Sob a diversidade cromática sugerida no léxico, qual seria o tema desse poema? Talvez, as oposições cromáticas entre cores quentes vs. frias e cores primárias vs. secundárias, realizadas nos versos nas cores vermelho e amarelo de um lado – cores quentes –, e azul do outro – cor fria –, todas as três primárias, possam encaminhar alguns significados. Sendo rosa o embranquecer do vermelho, e verde, a combinação entre amarelo e azul, as cores do poema opõem-se e mesclam-se. Como as cores são significantes prontos para assumir, subjetivamente, numerosos significados, o que se passa entre as cores se põem a passar entre os significados a elas sugeridos a seus leitores. Mais uma vez, a percepção, realizada por meio das cores, e a linguagem, construída por meio das equivalências entre cores e significados, dialogam na construção do sentido, mesmo que seja o sentido em revoluções constantes, próprio das obras abertas, como é o caso desses diálogos íntimos.

 

ato 3 – corpo em curva

 

do corpo

quero

o centro

o olho

de dentro

 

Para tratar apenas das relações entre percepção e linguagem, vale a pena observar a articulação entre o olho que vê, quando a luz vem do mundo para a pupila, e o olho de dentro, do qual emanam as visões de mundo. Entretanto, essa leitura é metalinguística… tratando-se de tematizar o corpo, inclusive em seu erotismo – que é outro modo de dar sentido ao mundo – há no poema sugestões bem mais obscenas – o olho e o ânus –. De qualquer modo, trata-se, ainda, de percepção e sentido.

 

ato 4 – bemóis

exercício das facas

 

exercício das facas:

com as faces voltadas

para dentro da carne

doar-se

até que a dor conduza o ato,

até que o fato se consuma,

até que a aguda flor se foda

em talo e folha e ruínas

 

Com a sensibilidade à flor da pele, o excesso de sensibilidade pode levar à sua saturação; essa saturação, contrariamente, pode gerar a insensibilidade. Por isso mesmo, a faca, o corte, a dor; a difícil sensibilidade dos masoquistas, afeitos à dor, como se somente a dor pudesse, ainda, provocar algum sentido.

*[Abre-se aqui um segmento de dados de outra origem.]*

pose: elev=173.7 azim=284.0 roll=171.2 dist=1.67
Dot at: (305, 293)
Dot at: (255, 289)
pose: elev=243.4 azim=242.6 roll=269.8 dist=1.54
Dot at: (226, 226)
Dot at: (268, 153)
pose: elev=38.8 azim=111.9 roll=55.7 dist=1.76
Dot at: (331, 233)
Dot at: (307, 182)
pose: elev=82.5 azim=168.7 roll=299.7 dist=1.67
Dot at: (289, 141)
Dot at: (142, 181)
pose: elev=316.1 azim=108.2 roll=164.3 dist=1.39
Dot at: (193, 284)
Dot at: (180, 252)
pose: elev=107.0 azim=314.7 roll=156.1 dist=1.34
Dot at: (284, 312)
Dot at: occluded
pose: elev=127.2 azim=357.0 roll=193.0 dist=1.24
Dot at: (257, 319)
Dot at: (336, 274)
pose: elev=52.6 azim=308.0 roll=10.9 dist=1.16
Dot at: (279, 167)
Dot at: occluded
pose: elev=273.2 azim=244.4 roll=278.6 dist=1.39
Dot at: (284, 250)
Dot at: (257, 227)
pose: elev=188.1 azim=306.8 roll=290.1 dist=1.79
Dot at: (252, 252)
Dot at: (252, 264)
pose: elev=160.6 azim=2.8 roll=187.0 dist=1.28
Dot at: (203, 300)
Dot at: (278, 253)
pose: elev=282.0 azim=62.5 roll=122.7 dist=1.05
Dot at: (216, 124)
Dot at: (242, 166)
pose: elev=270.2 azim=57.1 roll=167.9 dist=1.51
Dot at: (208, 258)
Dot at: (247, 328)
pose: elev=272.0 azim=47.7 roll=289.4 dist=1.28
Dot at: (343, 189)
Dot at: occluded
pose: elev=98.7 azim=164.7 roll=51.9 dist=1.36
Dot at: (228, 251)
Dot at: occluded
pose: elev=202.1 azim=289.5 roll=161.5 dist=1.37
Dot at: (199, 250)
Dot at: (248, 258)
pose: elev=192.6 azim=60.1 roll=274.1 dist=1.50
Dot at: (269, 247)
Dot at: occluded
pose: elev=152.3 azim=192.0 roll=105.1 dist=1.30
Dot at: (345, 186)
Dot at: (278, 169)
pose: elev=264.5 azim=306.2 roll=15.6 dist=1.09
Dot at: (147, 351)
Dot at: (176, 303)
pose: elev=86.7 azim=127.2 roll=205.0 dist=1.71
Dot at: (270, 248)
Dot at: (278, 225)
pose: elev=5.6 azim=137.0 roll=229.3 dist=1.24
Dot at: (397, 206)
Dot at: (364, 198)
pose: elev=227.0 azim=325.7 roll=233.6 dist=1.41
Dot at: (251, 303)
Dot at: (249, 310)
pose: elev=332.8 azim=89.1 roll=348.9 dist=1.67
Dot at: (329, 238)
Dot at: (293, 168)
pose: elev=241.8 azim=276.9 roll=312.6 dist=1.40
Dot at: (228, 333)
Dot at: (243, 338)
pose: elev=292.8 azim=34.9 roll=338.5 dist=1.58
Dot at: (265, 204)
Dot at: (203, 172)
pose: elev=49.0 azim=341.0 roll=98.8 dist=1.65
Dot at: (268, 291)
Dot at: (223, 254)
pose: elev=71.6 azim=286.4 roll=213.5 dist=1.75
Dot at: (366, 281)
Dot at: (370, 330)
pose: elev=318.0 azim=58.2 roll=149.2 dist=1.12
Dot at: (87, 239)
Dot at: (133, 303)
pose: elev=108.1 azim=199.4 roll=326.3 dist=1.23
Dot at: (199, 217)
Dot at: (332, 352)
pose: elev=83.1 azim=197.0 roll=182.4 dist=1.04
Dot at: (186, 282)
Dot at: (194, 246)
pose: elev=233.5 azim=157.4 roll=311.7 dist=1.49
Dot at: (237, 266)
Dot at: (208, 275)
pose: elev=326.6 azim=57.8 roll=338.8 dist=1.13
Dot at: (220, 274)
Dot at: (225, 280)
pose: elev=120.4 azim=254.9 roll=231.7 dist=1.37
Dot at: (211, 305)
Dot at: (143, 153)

Por fim, um último poema que trata, justamente, da percepção da luz entre a onda e o silêncio – outro modo de tematizar o som e o sentido –:

 

ato 5 – breves e semifúrias

como se nada fosse

 

sob a luz

como se

sumisse

como se

a luz

submissa sentisse.

E este silêncio…

 

(como se dissesse tudo

e nada fosse)

 

amortece

como se

uma sonda

emigrasse

sob a luz sua sede

e sonhasse

no vazio da mira

a sombra

do impasse.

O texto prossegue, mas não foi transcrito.